16. Suppose that a data warehouse contains 20 dimension, each with about five levels of granularity.
a) Users are mainly interested in four particular dimensions, each having three frequently accessed levels for rolling for rolling up and drilling down. How would you design a data cube structure to support this preference efficiently?
b) At times, a user may want to drill through the cube, down to the raw data for one or two particular dimensions. How would you support
this feature?
17. Consider the following multi feature cube query: Grouping by all subsets of [item, region, month], find the minimum shelf life in 2000 for each group, and the fraction of the total sales due to tuples whose price is less than $100, and whose shelf life is within 25% of the minimum shelf life, and within 50% of the minimum shelf life.
a) Draw the multi feature cube graph for the query. b) Express the query in extended SQL.
c) Is this a distributive multi feature cube? Why or why not?
18. What are the differences between the three main types of data warehouse usage: information processing, analytical processing, and data mining? Discuss the motivation behind OLAP mining (OLAM).
Module – 3
19. Data quality can be assessed om terms of accuracy, completeness, and consistency. Propose two other dimensions of data quality.
20. In real-world data, tuples with missing values for some attributes are a common occurrence. Describe various methods for handling this problem.
21. Suppose that the data for analysis include the attribute age. The age values for the data tuples are (in increasing order): 13, 15, 16, 19, 20, 20, 21, 22, 22, 25, 25, 25, 25, 30, 33, 33, 35, 35, 35, 35, 36, 40, 45, 46, 53, 70.
a) Use smoothing by bin means to smooth the above data ,using a bin depth of 3. Illustrate your steps. Comment on the effect of this technique for the given data.
b) How might you determine outliers in the data? c) What other methods are there for data smoothing? 22. Discuss issues to consider during data integration.
23. Propose an algorithm, in pseudocode or in your favorite programming language, for the following :
a) The automatic generation of a concept hierarchy for datagorical data based on the number of distinct values of attributes in the
given schema.
b) The automatic generation of a concept hierarchy for numeric data based on the equiwidth partitioning rule
c) The automatic generation of a concept hierarchy for numeric data based on the equidepth partitioning rule.
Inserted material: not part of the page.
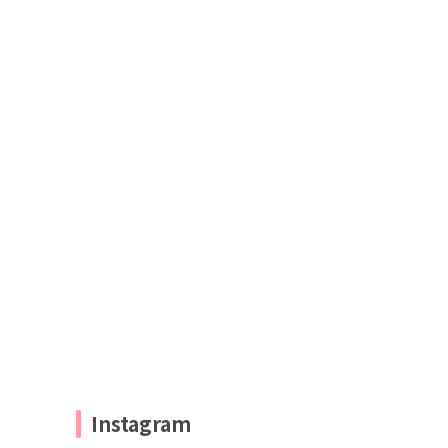
Instagram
24. List and describe the 5 primitives for specifying a data mining task. 25. Describe why concept hierarchies are useful in data mining?
Module - 4
26. The 4 major types of concept hirerachies are : schema hierarchies, grouping hierarchies, operation-derived hierachies and rule-based hirearchies.
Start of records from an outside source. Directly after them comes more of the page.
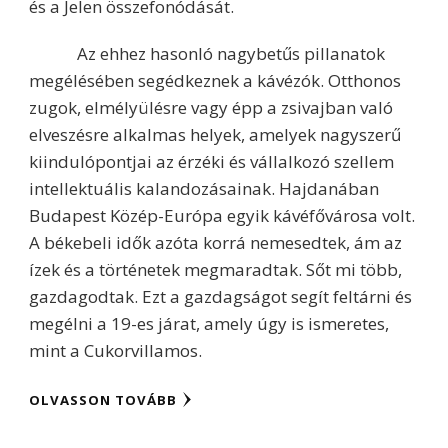
és a Jelen összefonódását.
Az ehhez hasonló nagybetűs pillanatok
megélésében segédkeznek a kávézók. Otthonos
zugok, elmélyülésre vagy épp a zsivajban való
elveszésre alkalmas helyek, amelyek nagyszerű
kiindulópontjai az érzéki és vállalkozó szellem
intellektuális kalandozásainak. Hajdanában
Budapest Közép-Európa egyik kávéfővárosa volt.
A békebeli idők azóta korrá nemesedtek, ám az
ízek és a történetek megmaradtak. Sőt mi több,
gazdagodtak. Ezt a gazdagságot segít feltárni és
megélni a 19-es járat, amely úgy is ismeretes,
mint a Cukorvillamos.
OLVASSON TOVÁBB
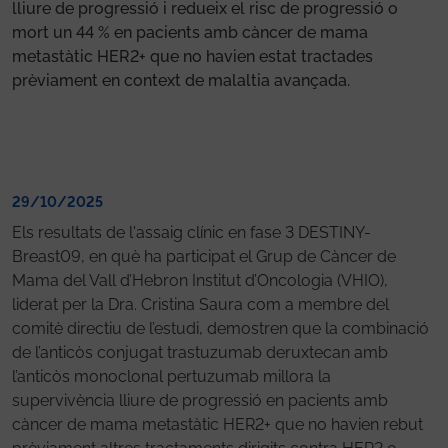
lliure de progressió i redueix el risc de progressió o
mort un 44 % en pacients amb càncer de mama
metastàtic HER2+ que no havien estat tractades
prèviament en context de malaltia avançada.
29/10/2025
Els resultats de l'assaig clínic en fase 3 DESTINY-
Breast09, en què ha participat el Grup de Càncer de
Mama del Vall d’Hebron Institut d’Oncologia (VHIO),
liderat per la Dra. Cristina Saura com a membre del
comitè directiu de l’estudi, demostren que la combinació
de l’anticòs conjugat trastuzumab deruxtecan amb
l’anticòs monoclonal pertuzumab millora la
supervivència lliure de progressió en pacients amb
càncer de mama metastàtic HER2+ que no havien rebut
a) Briefly define each type of hierarchy.
b) For each hierarchy type, provide an example that was not presented in this chapter.
27. Suppose that the University course DB for Big-University includes the following attributes describing students :
name, address, status (e.g. undergraduate or graduate), major, and GPA(cumulative grade point average).
a) Propose a concept hierarchy for the attributes address, status, major, and GPA.
b) For each concept hierarchy that you have proposed above, what type of concept hierarchy is it?
c) Define each hierarchy using DMQL syntax.
d) Write a DMQL query to find the characteristics of students who have an excellent GPA.
e) Write a DMQL query to compare students majoring in science with students majoring in arts.
f) Write a DMQL query to find associations involving course instructors, student grades, and some other attribute of your choice. Use a metarule to specify the format of associations you would like to find. Specify minimum thresholds for the confidence and support of the association rules reported
g) Write a DMQL query to predict student grades in "Computing Science 101" based on student GPA and course instructor.